Начинался советский исторический карнавал. Миллионы заключенных возвращались домой из Магадана и казахских степей, сотни тысяч других ехали осваивать казахстанскую целину, утыканную колючей проволокой ГУЛАГа. Страна, которая сажала, встретилась со страной, которая сидела (как скажет та же Анна Ахматова). В феврале 1956 года на XX съезде партии Никита Хрущев делал закрытый доклад о преступлениях Сталина, а журнал «Театр» еще печатал передовицы о любимом вожде и его партии, которая все равно оставалась «умом, честью и совестью эпохи». Обновление шло под лозунгом «очищения Революции». Это был очередной миф, за который придется вскоре платить, и дорого платить, художникам.
Смерть «отца народов» стала долгожданным и, как всегда, совершенно неожиданным поворотом российской истории. В смертность вождя уже не верилось. Виктор Розов — ведущий автор послесталинского театра — через десятилетия скажет, что в мартовские дни 53-го года он готов был молиться на эту самую смерть, которая «по кремлевским коридорам прошла к нему без пропусков». Стальная рука режима чуть ослабла и отпустила хрипящее горло. Характер новой жизни, ее цвет и запах сконцентрировались в словечке «отгепель», пущенным в оборот с легкой руки писателя Ильи Эренбурга16.
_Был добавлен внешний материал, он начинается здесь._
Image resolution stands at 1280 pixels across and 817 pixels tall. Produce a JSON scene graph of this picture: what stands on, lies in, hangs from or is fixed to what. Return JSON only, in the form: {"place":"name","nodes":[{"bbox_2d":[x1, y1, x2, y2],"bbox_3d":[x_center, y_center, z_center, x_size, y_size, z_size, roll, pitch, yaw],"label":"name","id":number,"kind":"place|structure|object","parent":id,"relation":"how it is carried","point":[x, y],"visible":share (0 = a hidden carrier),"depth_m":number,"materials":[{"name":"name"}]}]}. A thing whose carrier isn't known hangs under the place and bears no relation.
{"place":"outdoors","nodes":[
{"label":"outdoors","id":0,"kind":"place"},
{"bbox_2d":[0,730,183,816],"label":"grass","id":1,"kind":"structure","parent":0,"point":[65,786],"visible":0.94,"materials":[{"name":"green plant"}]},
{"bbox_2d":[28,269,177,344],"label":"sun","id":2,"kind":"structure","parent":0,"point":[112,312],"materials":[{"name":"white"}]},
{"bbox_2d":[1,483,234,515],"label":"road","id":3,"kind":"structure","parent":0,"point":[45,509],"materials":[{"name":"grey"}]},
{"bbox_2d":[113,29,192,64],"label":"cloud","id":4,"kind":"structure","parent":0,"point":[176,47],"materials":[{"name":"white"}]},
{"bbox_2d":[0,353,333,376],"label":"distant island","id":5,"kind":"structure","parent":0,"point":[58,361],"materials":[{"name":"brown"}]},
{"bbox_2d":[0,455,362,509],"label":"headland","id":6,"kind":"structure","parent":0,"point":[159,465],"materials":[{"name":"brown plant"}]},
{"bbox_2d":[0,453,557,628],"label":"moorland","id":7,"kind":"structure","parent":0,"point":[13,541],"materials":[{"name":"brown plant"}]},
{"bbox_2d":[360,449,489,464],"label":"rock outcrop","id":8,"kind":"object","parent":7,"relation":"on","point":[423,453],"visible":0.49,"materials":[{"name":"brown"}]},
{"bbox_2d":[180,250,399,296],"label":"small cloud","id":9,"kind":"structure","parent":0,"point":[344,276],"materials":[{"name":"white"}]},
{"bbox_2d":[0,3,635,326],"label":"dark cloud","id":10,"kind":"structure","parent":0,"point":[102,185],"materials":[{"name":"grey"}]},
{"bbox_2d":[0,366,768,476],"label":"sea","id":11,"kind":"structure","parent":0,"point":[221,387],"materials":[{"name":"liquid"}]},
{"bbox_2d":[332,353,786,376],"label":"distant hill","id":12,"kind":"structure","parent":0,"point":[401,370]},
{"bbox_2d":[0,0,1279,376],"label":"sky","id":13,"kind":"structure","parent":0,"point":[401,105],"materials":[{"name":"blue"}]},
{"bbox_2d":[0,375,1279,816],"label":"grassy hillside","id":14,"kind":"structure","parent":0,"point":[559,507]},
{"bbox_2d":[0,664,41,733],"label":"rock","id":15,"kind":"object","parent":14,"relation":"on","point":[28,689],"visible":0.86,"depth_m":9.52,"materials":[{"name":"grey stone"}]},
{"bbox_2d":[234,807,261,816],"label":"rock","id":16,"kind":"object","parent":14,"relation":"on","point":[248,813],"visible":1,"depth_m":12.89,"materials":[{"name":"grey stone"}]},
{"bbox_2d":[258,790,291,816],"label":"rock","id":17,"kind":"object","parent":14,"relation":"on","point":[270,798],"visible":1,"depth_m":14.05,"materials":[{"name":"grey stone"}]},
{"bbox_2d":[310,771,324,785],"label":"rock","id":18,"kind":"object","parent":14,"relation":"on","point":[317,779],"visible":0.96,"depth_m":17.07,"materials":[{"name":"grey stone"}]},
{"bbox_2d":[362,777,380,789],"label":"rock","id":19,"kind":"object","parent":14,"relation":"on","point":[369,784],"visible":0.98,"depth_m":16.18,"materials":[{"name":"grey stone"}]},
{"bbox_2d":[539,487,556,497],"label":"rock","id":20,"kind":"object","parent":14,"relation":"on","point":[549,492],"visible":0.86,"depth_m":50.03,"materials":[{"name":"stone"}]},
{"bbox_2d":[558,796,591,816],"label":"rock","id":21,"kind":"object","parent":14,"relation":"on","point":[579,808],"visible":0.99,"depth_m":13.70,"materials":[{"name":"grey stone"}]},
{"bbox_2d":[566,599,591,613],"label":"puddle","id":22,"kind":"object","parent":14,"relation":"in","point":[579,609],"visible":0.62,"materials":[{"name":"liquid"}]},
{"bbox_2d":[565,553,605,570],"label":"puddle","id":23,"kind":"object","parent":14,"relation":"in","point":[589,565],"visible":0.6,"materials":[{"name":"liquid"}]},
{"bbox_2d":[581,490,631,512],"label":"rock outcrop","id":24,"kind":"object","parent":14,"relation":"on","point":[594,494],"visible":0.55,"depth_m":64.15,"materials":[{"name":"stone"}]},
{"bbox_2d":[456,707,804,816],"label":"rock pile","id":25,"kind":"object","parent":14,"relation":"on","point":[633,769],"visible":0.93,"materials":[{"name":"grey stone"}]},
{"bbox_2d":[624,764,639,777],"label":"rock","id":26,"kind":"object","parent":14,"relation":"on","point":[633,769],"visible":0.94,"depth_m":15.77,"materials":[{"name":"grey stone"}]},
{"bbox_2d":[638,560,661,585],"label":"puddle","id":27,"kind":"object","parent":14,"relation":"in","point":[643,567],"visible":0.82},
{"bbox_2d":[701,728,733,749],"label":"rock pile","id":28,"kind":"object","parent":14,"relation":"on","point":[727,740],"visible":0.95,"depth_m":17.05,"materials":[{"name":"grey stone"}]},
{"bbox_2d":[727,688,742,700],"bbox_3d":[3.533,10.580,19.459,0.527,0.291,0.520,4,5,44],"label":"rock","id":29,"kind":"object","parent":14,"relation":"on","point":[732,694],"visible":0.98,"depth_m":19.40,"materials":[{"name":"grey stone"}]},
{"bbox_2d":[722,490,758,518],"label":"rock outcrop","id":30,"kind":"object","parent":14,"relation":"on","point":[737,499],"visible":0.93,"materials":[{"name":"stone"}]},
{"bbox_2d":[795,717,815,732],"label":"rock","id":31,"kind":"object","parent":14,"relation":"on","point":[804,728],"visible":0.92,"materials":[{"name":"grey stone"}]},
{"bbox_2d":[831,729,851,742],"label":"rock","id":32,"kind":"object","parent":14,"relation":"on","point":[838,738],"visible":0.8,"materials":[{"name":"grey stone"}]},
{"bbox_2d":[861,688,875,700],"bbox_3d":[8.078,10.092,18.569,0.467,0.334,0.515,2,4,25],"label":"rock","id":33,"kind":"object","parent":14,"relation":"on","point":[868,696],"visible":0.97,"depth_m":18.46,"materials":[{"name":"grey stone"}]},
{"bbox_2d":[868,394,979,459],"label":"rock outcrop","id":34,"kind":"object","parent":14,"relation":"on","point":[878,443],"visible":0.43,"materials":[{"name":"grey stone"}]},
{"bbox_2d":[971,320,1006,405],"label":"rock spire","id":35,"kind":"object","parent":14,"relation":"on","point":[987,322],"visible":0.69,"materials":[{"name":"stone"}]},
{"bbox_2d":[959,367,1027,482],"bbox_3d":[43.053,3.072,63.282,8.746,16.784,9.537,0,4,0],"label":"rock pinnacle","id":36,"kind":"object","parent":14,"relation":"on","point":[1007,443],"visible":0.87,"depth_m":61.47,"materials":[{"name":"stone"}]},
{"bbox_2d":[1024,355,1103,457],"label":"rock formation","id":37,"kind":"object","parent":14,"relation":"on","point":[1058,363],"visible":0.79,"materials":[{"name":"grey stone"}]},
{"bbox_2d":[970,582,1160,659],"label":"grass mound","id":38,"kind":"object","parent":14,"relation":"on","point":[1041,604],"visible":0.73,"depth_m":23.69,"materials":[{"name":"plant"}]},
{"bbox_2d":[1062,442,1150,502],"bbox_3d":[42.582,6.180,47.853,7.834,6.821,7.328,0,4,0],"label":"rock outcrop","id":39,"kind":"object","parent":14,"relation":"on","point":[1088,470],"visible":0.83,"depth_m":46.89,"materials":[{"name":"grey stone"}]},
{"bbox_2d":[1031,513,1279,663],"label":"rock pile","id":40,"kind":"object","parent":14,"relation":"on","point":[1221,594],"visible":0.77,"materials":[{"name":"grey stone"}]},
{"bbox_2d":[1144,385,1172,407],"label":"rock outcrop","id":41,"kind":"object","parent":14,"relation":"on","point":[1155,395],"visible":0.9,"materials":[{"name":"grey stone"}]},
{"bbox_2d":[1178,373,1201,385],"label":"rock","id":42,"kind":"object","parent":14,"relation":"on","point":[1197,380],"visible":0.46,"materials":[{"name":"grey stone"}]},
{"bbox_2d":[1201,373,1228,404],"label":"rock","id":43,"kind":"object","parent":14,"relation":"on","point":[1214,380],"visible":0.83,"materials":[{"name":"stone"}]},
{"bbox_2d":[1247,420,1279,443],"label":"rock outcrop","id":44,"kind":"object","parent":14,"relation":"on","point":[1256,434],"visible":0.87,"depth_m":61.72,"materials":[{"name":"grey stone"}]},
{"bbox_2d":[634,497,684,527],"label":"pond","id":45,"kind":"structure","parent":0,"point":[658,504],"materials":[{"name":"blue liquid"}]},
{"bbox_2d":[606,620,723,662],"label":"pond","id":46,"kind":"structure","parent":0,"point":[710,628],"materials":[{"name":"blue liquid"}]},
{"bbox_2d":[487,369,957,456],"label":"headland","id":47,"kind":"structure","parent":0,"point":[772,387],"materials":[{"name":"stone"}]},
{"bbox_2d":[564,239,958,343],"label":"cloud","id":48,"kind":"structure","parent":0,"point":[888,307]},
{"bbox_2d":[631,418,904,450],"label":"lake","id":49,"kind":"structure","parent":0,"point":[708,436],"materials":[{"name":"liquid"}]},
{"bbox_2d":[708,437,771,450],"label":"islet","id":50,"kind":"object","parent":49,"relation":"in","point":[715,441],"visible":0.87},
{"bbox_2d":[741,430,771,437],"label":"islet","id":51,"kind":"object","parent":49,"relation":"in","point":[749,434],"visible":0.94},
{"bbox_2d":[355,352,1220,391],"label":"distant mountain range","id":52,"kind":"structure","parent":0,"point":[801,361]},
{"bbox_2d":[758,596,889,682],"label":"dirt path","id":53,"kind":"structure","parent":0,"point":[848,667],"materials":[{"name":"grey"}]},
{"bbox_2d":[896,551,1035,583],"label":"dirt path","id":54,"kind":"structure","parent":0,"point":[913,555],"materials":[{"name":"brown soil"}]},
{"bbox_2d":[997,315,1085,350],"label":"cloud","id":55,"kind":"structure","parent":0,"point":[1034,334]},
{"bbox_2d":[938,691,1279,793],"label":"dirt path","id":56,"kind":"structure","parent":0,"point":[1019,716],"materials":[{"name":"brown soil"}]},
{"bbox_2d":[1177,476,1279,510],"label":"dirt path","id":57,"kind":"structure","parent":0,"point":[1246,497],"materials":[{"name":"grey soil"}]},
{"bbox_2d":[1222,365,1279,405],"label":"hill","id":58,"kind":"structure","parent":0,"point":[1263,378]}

Первыми прилетели, как всегда, конъюнктурщики. Срочно состряпали поделки, заполонившие в середине 50-х годов сцены театров. Строго дозированное разоблачение «культа личности» тут сочеталось с прославлением основ советской идеологии. Последняя не только не подвергалась сомнению, но утверждалась как вечная норма, которую никакой культ личности не мог поколебать. Глубинный же ход к современности был открыт через классику, через отношение к прошлой культуре. Лев Толстой и Федор Достоевский начали советское Возрождение.